Over the centuries, much has been said in praise of critical thinking. Many a great critical thinker has shared their wisdom over the years. However, since the Bard told us “brevity is the essence of wit” (and maybe even a part of critical thinking), we’re going to dive into these 5 special critical thinking quotes.
"You have a brain and mind of your own. Use it, and reach your own decisions."—Napoleon Hill
One of the biggest hallmarks of critical thinking is the capacity for independent thought. It's easy to believe or agree without consideration. Nevertheless, when we choose to think independently, we exercise a right we have as humans, and a responsibility we have as global citizens.
Independent thought requires effort and work, but the payoff is immeasurable. For one thing, it introduces different perspectives and viewpoints, which can be educational in nature. Another aspect of independent thought is that it leads us to carry our convictions with courage and to have faith in our ability to decide what is best for ourselves.

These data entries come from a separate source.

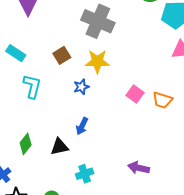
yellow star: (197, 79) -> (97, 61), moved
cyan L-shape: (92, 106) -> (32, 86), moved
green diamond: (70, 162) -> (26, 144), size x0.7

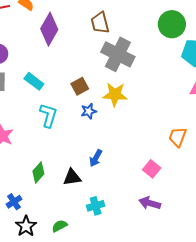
blue star: (81, 87) -> (89, 111), moved
pink square: (135, 94) -> (152, 169), moved
orange trapezoid: (162, 100) -> (178, 137), turned 90

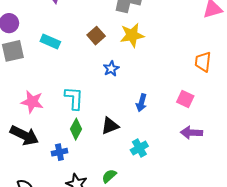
blue star: (89, 111) -> (111, 69), moved
cyan L-shape: (48, 115) -> (74, 98), moved
blue arrow: (96, 158) -> (141, 103), moved
blue cross: (14, 202) -> (59, 152), moved, turned 35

"It is the mark of an educated mind to be able to entertain a thought without accepting it."—Aristotle
According to the article How Many Thoughts Does Your Mind Think in One Hour?, cognition experts claim the human mind experiences between 60,000 and 80,000 thoughts a day or a few thousand every hour. Thus, the act of thinking critically includes considering those thoughts that carry importance and discarding or ignoring those that do not.
Say you leave the iron on when you leave the house. You get down the driveway, suddenly remember that you left it on, go back inside and turn it off. Your day continues as normal, or does it? Here's what may happen next:
“That was so stupid, I could have burned down the house."
"What if I forget to turn the stove off after I make breakfast? The kids will burn a hand off!"
"What will my husband/wife think when they hear about it?"
"Am I going senile?"
This is what we call "telling our story." The stories we tell ourselves, however, are not the facts. The fact is you left the iron on, remembered because you're smart, turned it off, and diverted a disaster. Additionally, now that you've learned from this experience, you'll be more conscientious next time, and your family may also pick up on your good habits. That's the path of the critical thinker.
"The important thing is not to stop questioning. Curiosity has its own reason for existing."—Albert Einstein
Few men in history are able to match Einstein for critical thinking capacity. This bit of wisdom has timeless implications for the lives of all learners young and old, and both inside and outside school.
Inherent curiosity is one of the defining traits of highly effective critical thinkers. With that curiosity comes the practice of questioning to explore, discover, and reveal. This is why through using essential and herding questions in our teaching, we drive learners' curiosity by engaging them in exploring a topic through questions that begin big and get increasingly specific as more discover its are made.
Consider also that curiosity is like exercise for the brain, combatting boredom and stagnation by making the brain more active and energized. By being curious, we seek out possibilities and perceive things we normally wouldn't see. Or, we end up seeing them in a completely different light.
"My father used to say 'Don't raise your voice, improve your argument.'"—Desmond Tutu
This can happen when someone not nearly as informed as they thought suddenly has their tightly-held view challenged by either logic or hard data. Since our views are important to us and partly define who we are, this can be threatening. As a result, such an individual might react impulsively and out of fear, their first inclination being to raise their voice to drown out the offending opposition.
Critical thinkers don't work that way. Instead, they come prepared to open discussions with a solid bedrock of knowledge and experience to rest on the discussion topic. They'll listen openly to the views of others and consider anything that another's perspective may have to teach them, and share in any and all discussions constructively as possible.
The point is, critical thinkers seek to improve their positions in an argument logically, and with respect for an opposer. This is how we transform conflict into conversation.
"Read not to contradict and confute; nor to believe and take for granted; nor to find talk and discourse; but to weigh and consider."—Francis Bacon
There is so much opinion and perspective in the world being shared freely through both online and offline channels that one must truly be able to read something without taking it immediately to heart. Analytical skills for reading are thus valuable skills to foster in our learners. One thing we can do for them in this vein is to encourage them to ask thoughtful questions as they read.
The purpose for this is simple; not only does it cultivate independent critical thinking skills, but it helps students enjoy reading more. Rather than passively consuming the words they read, they are questioning and observing, looking for hidden meanings, recognizing patterns and relations to experiences they’ve had, and more.
There is an inherent danger in taking what we read at face value, and there always has been. This is why we continue to teach the skills of Information Fluency to our learners, and why the capacity to think critically about what we read factors greatly into its process.